# DOCUMENT TEXT
The Colgate Raiders men's ice hockey team is a National Collegiate Athletic Association (NCAA) Division I college ice hockey program that represents Colgate University. The Raiders are a member of ECAC Hockey. They used to play at Starr Rink from its inauguration in 1959 until the 2015–16 season. Starting with the 2016–17 NCAA season, the Raiders have started playing their home games in the Class of 1965 Arena. The program is located in Hamilton, New York.

History

Early years
Colgate's ice hockey team began as a four-game experiment in 1916 and 1917. The program was put on ice during World War I but returned in 1920 with a coach leading the Red Raiders. James Ballantine stayed with Colgate for eight years despite the program being mothballed in 1923 and remaining fallow until 1928. After ensuring the team returned he handed the coaching duties over to Ray Watkins who stayed for four uneventful seasons before assistant professor of Physical Education John Howard Starr took over. Starr spent the first four seasons toiling with losing records before both he and the team started to turn the Red Raiders' fortunes. In the late 1930s Colgate started posting lofty records of 8–1 and 9–4 and continued doing so into the early-40s. In 1942 Starr left the program to volunteer for service in World War II. The team continued on for two seasons, posting an undefeated record in 1943 of 11–0, before being suspended for the final year of the war. Once peace had been achieved Starr and the team returned. After a down season in 1946 the Red Raiders earned their second undefeated record, going 14–0 in 1946–47. The team kept up its winning ways until 1950 when Starr resigned as head coach. The new bench boss, Tom Dockrell got off to a slow start with the Red Raiders who became a founding member of the first ice hockey conference, the Tri-State League, but didn't get an opportunity to improve his record due to unseasonably warm weather that caused the program to cease operations for the next six years.

# MATERIAL SUPPLIED

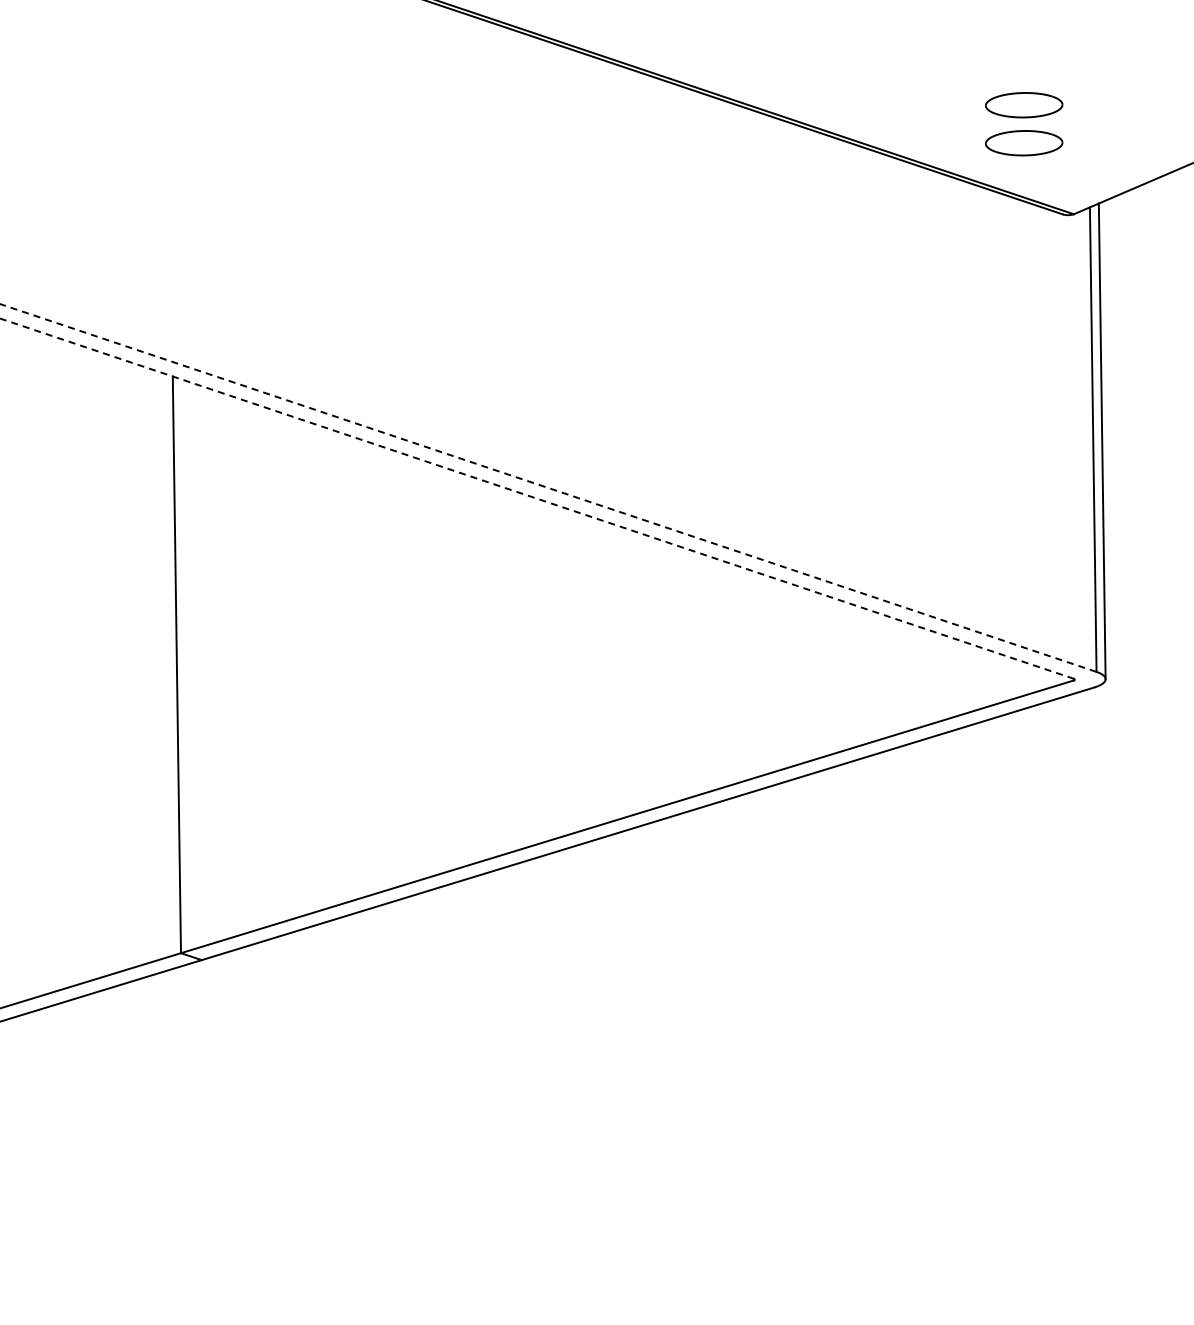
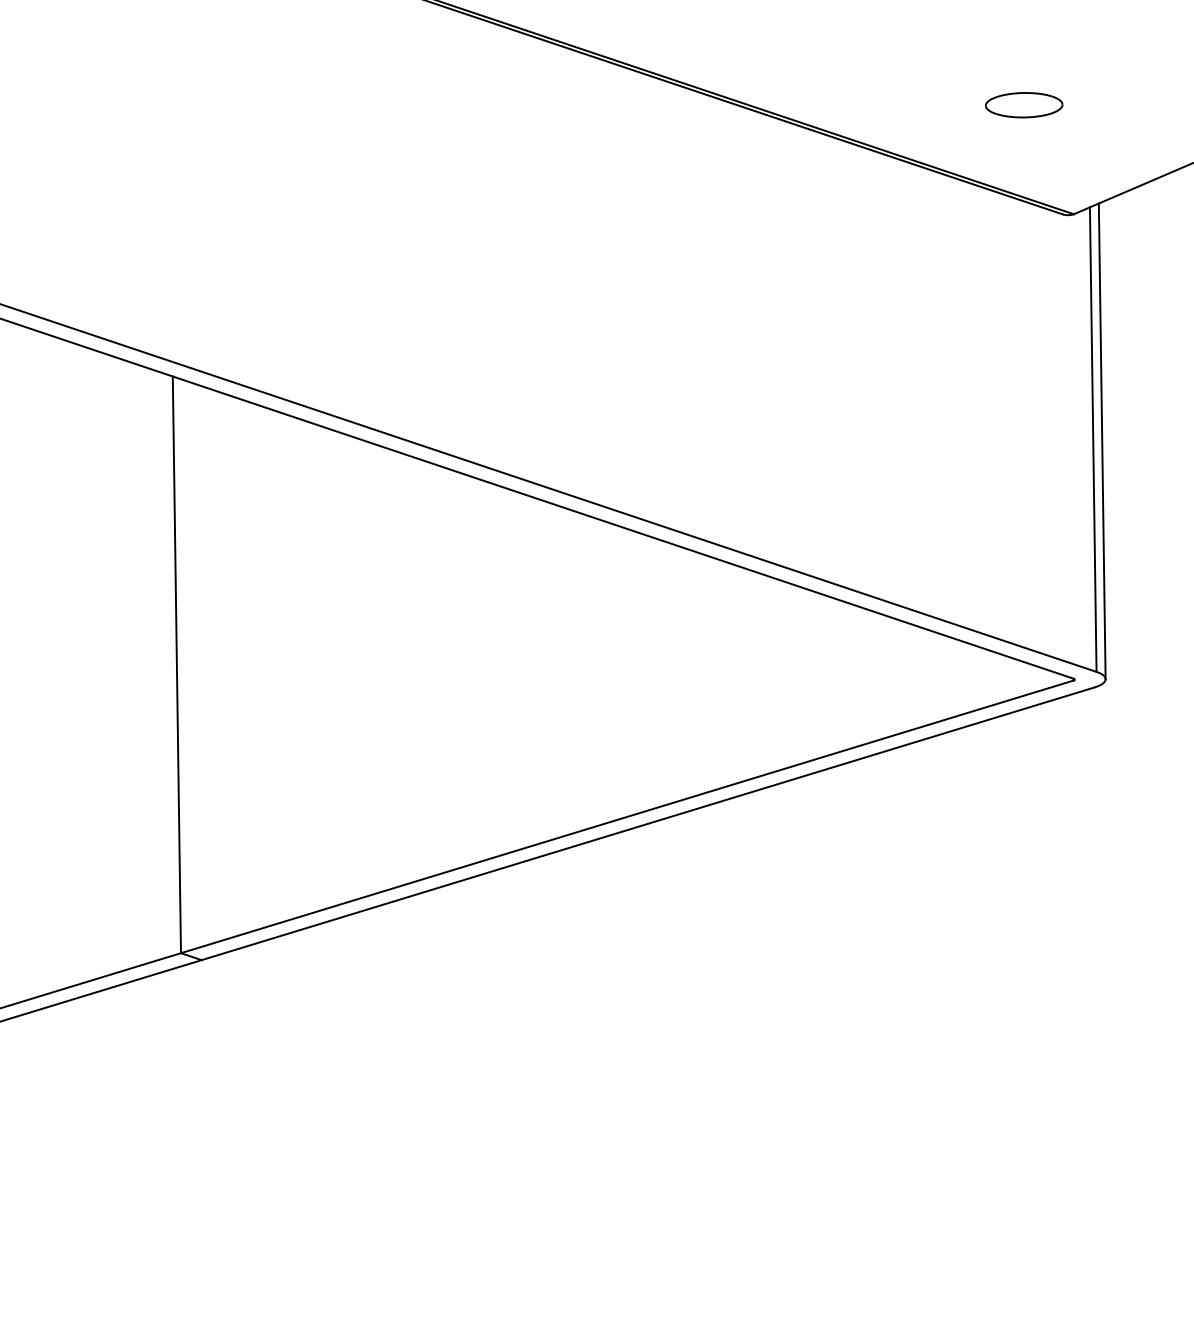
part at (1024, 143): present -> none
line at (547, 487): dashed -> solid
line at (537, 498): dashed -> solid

--

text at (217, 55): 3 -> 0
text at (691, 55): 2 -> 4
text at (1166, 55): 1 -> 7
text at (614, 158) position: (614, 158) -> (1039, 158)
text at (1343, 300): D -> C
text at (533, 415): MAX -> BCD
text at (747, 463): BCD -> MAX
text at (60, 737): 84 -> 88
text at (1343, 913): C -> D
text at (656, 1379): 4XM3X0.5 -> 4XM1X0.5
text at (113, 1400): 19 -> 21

--

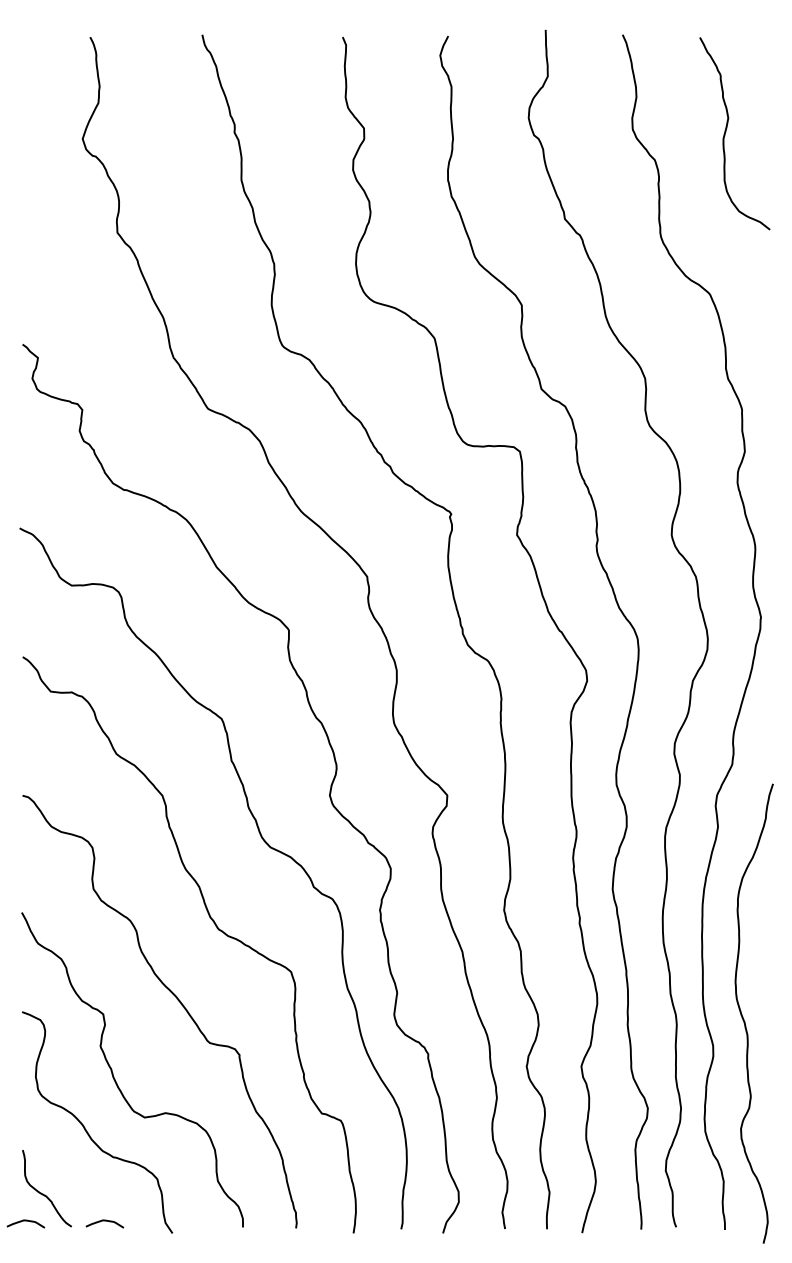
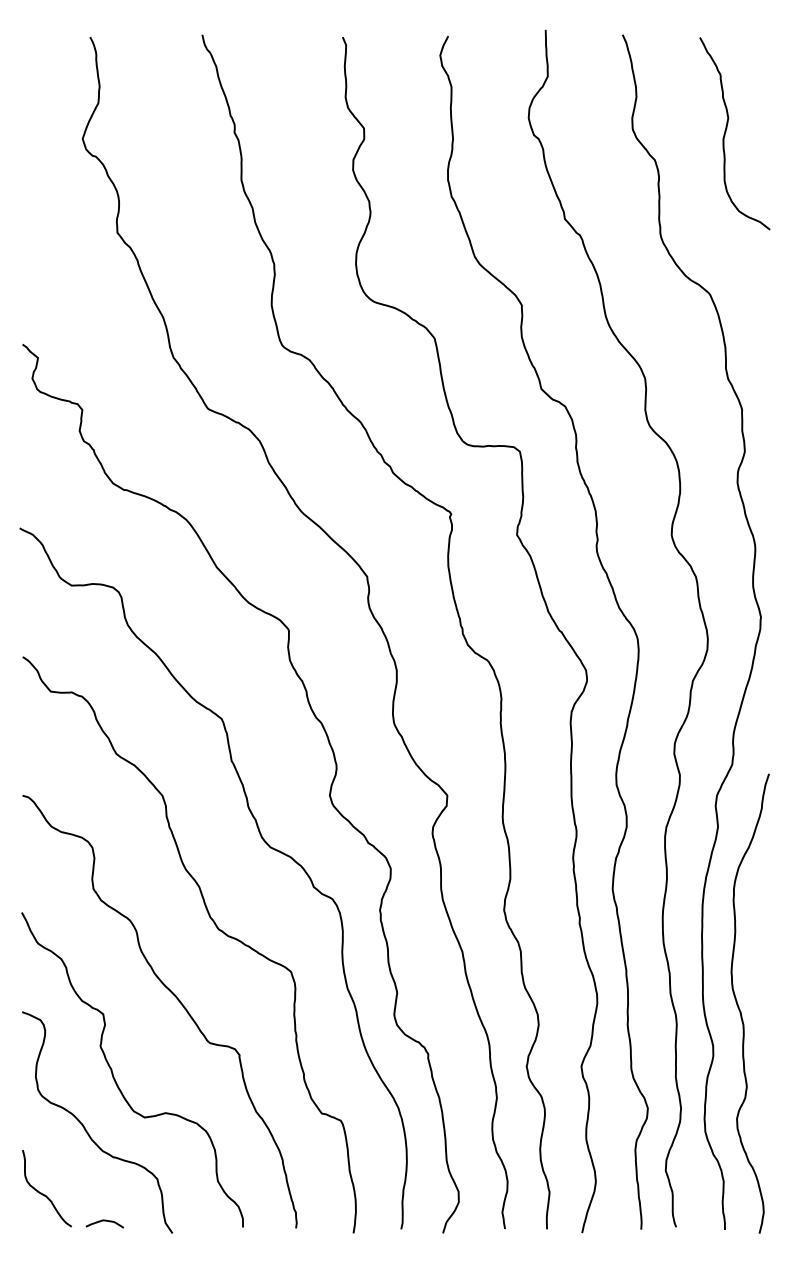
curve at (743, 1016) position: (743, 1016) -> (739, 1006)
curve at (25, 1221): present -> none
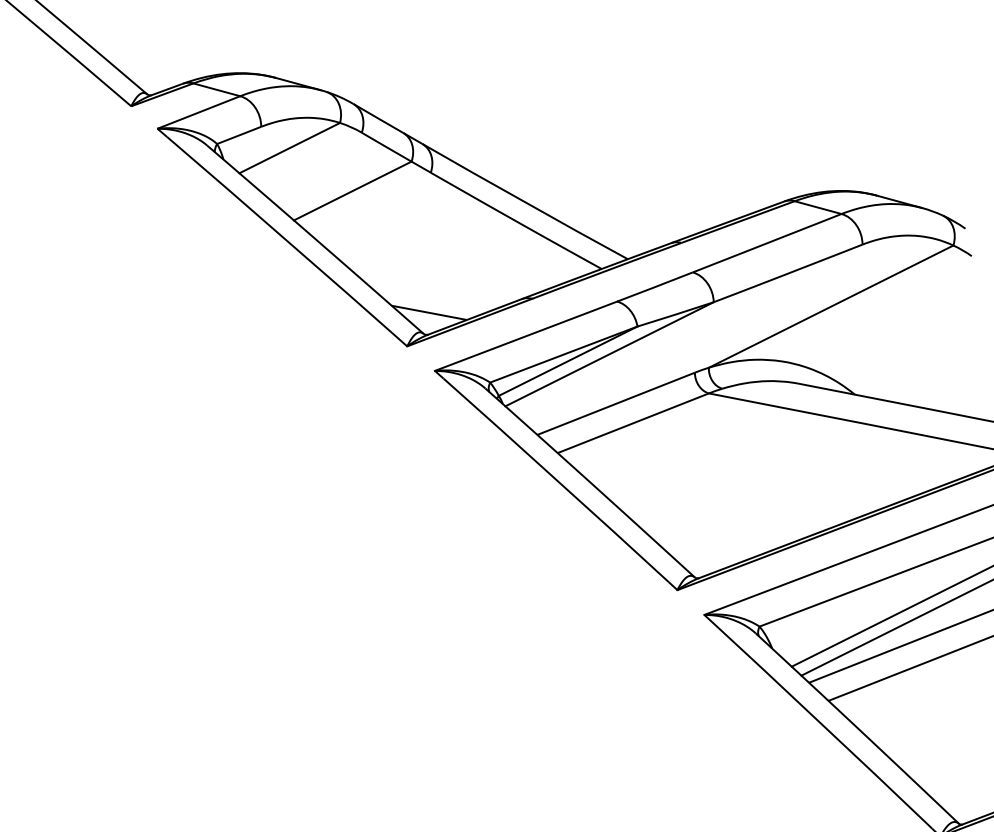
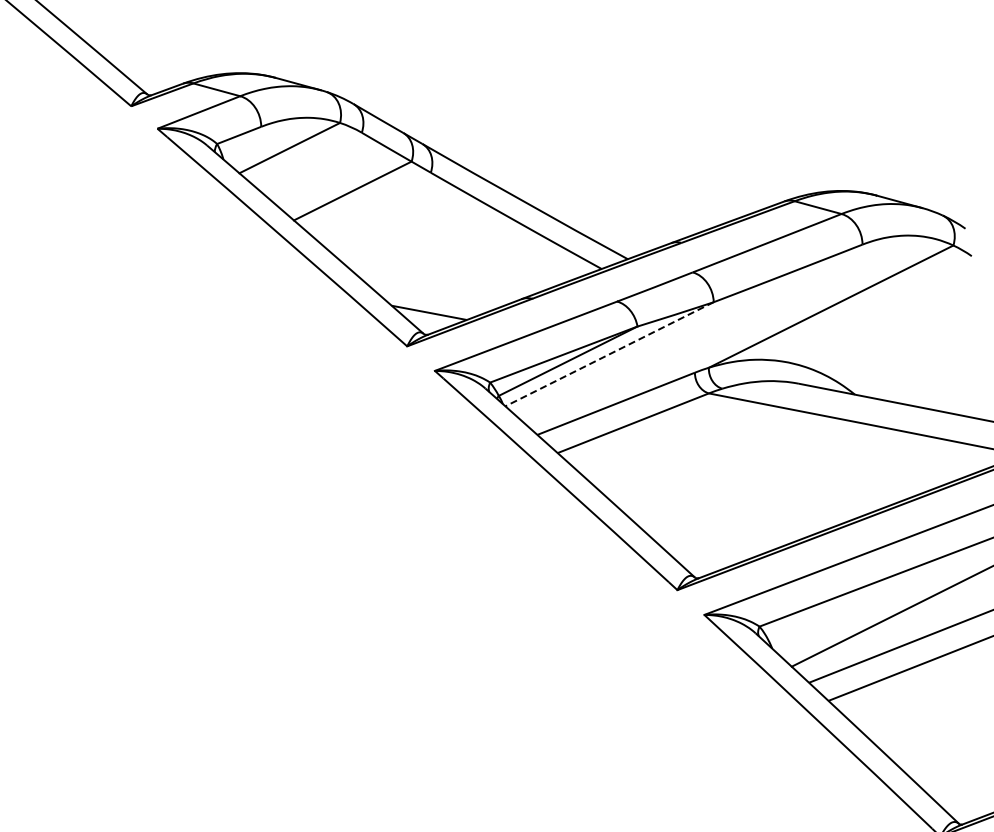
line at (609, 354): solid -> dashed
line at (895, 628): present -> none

# TO-DO LIST
[A] Turn the paragraph of the Colgate hockey text that begins "The Colgate Raiders men's ice hockey team is" into a short list that keeps its main facts.
[B] Carry on the Colgate hockey history from its last sentence.

# OUTPUTS
[A]
- NCAA Division I ice hockey program representing Colgate University
- Member of ECAC Hockey
- Played at Starr Rink from its opening in 1959 through the 2015–16 season
- Has played home games in the Class of 1965 Arena since the 2016–17 season
- Based in Hamilton, New York

[B]
Indoor ice and the ECAC
Colgate finally returned to the ice in 1958 and continued with new head coach Olav Kollevoll for two seasons before their first indoor ice rink was finished. The building was dedicated to the former coach as the J. Howard Starr Rink at the first game played on its surface in December 1959. With the stability of the program ensured the team was able to build itself into a respectable unit, producing increasing win totals into the early 1960s and founding its second conference, ECAC Hockey along with 27 other schools. Colgate finished their first year of conference play with an 18–6 mark, setting a new school record for wins and finishing tied for 6th but it wasn't enough to earn them a selection as one of the top 8 teams in the conference so they missed the playoffs. The following year saw the team slip to 7th in the ECAC but this time they received an entry into the postseason, losing to eventual champion Harvard in the quarterfinals. The next year brought the team record up to 19 wins and a second playoff berth where they once again lost to the eventual ECAC champion in their first game, this time to Providence. After a down year in 1965 Kollevoll was replaced by Ron Ryan who held the reins for seven seasons but could only lead the team to middling results most years. After two poor showings in the early '70s the team passed through three coaches over five years, eventually landing with former St. Lawrence player Terry Slater.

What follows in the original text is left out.